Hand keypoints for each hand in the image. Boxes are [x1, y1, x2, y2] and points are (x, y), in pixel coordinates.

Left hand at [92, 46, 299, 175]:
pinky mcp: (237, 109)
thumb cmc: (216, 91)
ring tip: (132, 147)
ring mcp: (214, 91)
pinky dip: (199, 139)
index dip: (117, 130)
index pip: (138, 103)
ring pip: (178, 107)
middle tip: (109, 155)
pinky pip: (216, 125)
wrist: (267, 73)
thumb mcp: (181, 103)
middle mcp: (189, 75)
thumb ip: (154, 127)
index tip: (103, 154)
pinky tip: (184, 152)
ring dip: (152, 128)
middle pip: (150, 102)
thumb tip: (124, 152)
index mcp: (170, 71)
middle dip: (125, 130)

**Task to complete:** Nothing in the entries above may be left out; retype them all exactly.

**Result below:**
Hand keypoints for each hand in the image. Boxes are [x1, y1, x2, y2] and points are (x, y), in pixel coordinates.

Left hand at [92, 46, 299, 175]:
pinky mcp: (237, 109)
thumb cmc: (216, 91)
ring tip: (132, 147)
ring mcp: (214, 91)
pinky dip: (199, 139)
index dip: (117, 130)
index pip: (138, 103)
ring pip: (178, 107)
middle tip: (109, 155)
pinky pip: (216, 125)
wrist: (267, 73)
thumb mcp: (181, 103)
middle mcp: (189, 75)
thumb ip: (154, 127)
index tip: (103, 154)
pinky tip: (184, 152)
ring dip: (152, 128)
middle pip: (150, 102)
thumb tip: (124, 152)
index mcp: (170, 71)
middle dip: (125, 130)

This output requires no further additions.